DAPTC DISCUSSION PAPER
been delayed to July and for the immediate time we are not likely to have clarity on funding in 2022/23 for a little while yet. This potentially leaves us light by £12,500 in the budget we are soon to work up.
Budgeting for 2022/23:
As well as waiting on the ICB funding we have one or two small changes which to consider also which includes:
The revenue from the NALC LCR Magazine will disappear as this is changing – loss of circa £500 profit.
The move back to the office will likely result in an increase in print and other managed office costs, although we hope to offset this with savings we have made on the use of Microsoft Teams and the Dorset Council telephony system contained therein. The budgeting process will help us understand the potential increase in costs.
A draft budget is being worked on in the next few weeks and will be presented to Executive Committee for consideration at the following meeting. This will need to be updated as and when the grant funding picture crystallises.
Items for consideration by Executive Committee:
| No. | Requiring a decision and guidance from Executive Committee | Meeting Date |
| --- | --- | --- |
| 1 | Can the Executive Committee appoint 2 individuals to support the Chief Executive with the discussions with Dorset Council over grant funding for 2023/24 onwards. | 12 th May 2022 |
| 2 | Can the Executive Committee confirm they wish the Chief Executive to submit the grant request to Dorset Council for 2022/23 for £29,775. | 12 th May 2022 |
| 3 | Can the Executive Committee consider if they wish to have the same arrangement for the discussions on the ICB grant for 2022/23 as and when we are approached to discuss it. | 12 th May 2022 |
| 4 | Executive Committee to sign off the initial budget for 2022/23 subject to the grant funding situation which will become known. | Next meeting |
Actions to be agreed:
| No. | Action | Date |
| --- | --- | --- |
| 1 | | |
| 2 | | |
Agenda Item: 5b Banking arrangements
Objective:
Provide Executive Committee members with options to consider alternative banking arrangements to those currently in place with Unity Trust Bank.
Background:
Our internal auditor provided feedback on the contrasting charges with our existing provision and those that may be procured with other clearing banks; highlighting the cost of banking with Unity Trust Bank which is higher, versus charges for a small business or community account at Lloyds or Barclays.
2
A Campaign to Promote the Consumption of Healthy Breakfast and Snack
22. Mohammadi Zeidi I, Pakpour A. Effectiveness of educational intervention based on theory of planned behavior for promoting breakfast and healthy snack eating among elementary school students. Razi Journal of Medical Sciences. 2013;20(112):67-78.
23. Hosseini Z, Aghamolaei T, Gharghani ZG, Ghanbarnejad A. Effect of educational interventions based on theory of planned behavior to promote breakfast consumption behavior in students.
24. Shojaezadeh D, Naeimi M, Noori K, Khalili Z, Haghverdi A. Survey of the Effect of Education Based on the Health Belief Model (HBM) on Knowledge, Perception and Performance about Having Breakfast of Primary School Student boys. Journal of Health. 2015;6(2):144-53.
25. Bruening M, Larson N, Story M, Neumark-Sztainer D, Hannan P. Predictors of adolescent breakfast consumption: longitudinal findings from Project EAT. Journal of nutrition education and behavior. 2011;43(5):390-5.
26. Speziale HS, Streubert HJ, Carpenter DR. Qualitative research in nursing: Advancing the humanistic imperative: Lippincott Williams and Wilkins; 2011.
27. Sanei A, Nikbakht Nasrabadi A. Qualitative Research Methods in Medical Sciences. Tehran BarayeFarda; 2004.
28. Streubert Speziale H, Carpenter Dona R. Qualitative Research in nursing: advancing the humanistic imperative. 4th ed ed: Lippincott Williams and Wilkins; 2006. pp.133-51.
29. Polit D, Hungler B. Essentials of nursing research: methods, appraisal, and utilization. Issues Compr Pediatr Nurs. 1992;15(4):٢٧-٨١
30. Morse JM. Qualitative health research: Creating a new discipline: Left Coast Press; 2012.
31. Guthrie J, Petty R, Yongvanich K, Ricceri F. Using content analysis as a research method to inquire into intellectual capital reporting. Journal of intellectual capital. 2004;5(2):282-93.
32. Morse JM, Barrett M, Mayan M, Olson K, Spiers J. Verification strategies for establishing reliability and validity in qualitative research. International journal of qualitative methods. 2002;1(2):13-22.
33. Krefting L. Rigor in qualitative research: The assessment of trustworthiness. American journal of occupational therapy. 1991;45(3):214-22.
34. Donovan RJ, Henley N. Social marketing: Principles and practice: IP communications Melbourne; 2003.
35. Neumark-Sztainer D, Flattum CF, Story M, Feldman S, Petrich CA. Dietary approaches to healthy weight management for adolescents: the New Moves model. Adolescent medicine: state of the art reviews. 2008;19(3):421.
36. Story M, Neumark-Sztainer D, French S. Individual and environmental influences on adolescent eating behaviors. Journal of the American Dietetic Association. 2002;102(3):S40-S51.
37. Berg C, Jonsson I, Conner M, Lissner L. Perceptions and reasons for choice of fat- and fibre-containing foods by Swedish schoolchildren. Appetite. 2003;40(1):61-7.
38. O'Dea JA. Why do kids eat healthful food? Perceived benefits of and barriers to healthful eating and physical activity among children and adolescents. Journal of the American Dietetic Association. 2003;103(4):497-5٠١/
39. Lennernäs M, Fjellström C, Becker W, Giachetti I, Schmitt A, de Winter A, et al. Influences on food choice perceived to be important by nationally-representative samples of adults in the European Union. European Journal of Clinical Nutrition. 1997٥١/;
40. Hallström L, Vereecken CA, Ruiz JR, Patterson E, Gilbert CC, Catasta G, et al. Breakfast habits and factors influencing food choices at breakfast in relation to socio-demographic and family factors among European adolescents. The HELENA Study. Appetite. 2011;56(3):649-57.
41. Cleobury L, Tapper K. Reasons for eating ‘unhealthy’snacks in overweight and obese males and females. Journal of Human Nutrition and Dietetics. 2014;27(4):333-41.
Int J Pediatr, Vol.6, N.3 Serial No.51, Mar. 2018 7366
• • • • •
What to work on: What should appear is an exact copy of the lines from the one with "40. Hallström L, Vereecken" through the end of the entries above, ends included, and no other text.

Result of the exercise:
40. Hallström L, Vereecken CA, Ruiz JR, Patterson E, Gilbert CC, Catasta G, et al. Breakfast habits and factors influencing food choices at breakfast in relation to socio-demographic and family factors among European adolescents. The HELENA Study. Appetite. 2011;56(3):649-57.
41. Cleobury L, Tapper K. Reasons for eating ‘unhealthy’snacks in overweight and obese males and females. Journal of Human Nutrition and Dietetics. 2014;27(4):333-41.
Int J Pediatr, Vol.6, N.3 Serial No.51, Mar. 2018 7366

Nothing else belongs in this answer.